(Saved data entries)
***
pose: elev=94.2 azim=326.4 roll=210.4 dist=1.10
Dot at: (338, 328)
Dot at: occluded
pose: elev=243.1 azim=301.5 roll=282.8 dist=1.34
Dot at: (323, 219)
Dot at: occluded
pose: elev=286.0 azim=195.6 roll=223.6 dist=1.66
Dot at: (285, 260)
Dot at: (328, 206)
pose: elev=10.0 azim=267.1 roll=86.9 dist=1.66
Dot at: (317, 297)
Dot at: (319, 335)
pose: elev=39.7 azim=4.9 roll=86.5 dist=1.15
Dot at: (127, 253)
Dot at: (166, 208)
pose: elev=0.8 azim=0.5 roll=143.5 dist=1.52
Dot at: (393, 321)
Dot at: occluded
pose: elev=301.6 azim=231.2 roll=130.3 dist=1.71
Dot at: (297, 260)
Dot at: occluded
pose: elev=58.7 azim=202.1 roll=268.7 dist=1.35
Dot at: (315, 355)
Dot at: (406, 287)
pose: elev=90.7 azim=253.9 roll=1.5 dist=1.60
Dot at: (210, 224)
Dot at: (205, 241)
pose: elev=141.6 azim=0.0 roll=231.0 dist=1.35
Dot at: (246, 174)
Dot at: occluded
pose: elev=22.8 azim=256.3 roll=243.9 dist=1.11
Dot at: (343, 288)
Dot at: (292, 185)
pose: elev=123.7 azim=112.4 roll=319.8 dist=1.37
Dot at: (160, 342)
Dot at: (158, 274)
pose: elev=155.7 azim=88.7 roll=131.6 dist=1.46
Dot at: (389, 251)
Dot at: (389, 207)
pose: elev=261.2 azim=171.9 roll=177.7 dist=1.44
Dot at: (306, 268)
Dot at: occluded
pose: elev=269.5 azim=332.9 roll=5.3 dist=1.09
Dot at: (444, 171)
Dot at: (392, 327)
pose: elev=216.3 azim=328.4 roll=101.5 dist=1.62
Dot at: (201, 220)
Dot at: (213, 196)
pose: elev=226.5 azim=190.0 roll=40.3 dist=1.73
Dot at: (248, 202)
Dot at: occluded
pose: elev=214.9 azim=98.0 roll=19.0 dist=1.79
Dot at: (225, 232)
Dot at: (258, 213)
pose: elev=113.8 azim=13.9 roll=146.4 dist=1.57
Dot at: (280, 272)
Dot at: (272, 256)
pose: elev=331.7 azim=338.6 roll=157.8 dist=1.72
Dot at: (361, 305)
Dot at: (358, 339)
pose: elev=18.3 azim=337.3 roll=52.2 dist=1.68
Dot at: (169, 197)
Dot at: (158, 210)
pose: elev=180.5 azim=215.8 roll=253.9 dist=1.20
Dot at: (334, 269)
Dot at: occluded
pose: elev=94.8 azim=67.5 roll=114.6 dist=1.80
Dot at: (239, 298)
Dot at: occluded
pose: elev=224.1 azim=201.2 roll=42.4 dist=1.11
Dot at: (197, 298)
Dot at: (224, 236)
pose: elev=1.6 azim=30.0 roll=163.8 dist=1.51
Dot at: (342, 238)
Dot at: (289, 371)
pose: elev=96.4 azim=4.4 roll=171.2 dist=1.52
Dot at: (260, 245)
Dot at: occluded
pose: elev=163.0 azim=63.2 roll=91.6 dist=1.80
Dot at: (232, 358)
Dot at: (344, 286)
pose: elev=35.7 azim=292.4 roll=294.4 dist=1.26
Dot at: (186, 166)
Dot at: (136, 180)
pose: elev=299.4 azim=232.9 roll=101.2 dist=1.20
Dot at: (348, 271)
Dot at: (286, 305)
***
#### [Work to complete]
Copy every line of the items above, keeping each one unchanged.

#### [Result for this exercise]
pose: elev=94.2 azim=326.4 roll=210.4 dist=1.10
Dot at: (338, 328)
Dot at: occluded
pose: elev=243.1 azim=301.5 roll=282.8 dist=1.34
Dot at: (323, 219)
Dot at: occluded
pose: elev=286.0 azim=195.6 roll=223.6 dist=1.66
Dot at: (285, 260)
Dot at: (328, 206)
pose: elev=10.0 azim=267.1 roll=86.9 dist=1.66
Dot at: (317, 297)
Dot at: (319, 335)
pose: elev=39.7 azim=4.9 roll=86.5 dist=1.15
Dot at: (127, 253)
Dot at: (166, 208)
pose: elev=0.8 azim=0.5 roll=143.5 dist=1.52
Dot at: (393, 321)
Dot at: occluded
pose: elev=301.6 azim=231.2 roll=130.3 dist=1.71
Dot at: (297, 260)
Dot at: occluded
pose: elev=58.7 azim=202.1 roll=268.7 dist=1.35
Dot at: (315, 355)
Dot at: (406, 287)
pose: elev=90.7 azim=253.9 roll=1.5 dist=1.60
Dot at: (210, 224)
Dot at: (205, 241)
pose: elev=141.6 azim=0.0 roll=231.0 dist=1.35
Dot at: (246, 174)
Dot at: occluded
pose: elev=22.8 azim=256.3 roll=243.9 dist=1.11
Dot at: (343, 288)
Dot at: (292, 185)
pose: elev=123.7 azim=112.4 roll=319.8 dist=1.37
Dot at: (160, 342)
Dot at: (158, 274)
pose: elev=155.7 azim=88.7 roll=131.6 dist=1.46
Dot at: (389, 251)
Dot at: (389, 207)
pose: elev=261.2 azim=171.9 roll=177.7 dist=1.44
Dot at: (306, 268)
Dot at: occluded
pose: elev=269.5 azim=332.9 roll=5.3 dist=1.09
Dot at: (444, 171)
Dot at: (392, 327)
pose: elev=216.3 azim=328.4 roll=101.5 dist=1.62
Dot at: (201, 220)
Dot at: (213, 196)
pose: elev=226.5 azim=190.0 roll=40.3 dist=1.73
Dot at: (248, 202)
Dot at: occluded
pose: elev=214.9 azim=98.0 roll=19.0 dist=1.79
Dot at: (225, 232)
Dot at: (258, 213)
pose: elev=113.8 azim=13.9 roll=146.4 dist=1.57
Dot at: (280, 272)
Dot at: (272, 256)
pose: elev=331.7 azim=338.6 roll=157.8 dist=1.72
Dot at: (361, 305)
Dot at: (358, 339)
pose: elev=18.3 azim=337.3 roll=52.2 dist=1.68
Dot at: (169, 197)
Dot at: (158, 210)
pose: elev=180.5 azim=215.8 roll=253.9 dist=1.20
Dot at: (334, 269)
Dot at: occluded
pose: elev=94.8 azim=67.5 roll=114.6 dist=1.80
Dot at: (239, 298)
Dot at: occluded
pose: elev=224.1 azim=201.2 roll=42.4 dist=1.11
Dot at: (197, 298)
Dot at: (224, 236)
pose: elev=1.6 azim=30.0 roll=163.8 dist=1.51
Dot at: (342, 238)
Dot at: (289, 371)
pose: elev=96.4 azim=4.4 roll=171.2 dist=1.52
Dot at: (260, 245)
Dot at: occluded
pose: elev=163.0 azim=63.2 roll=91.6 dist=1.80
Dot at: (232, 358)
Dot at: (344, 286)
pose: elev=35.7 azim=292.4 roll=294.4 dist=1.26
Dot at: (186, 166)
Dot at: (136, 180)
pose: elev=299.4 azim=232.9 roll=101.2 dist=1.20
Dot at: (348, 271)
Dot at: (286, 305)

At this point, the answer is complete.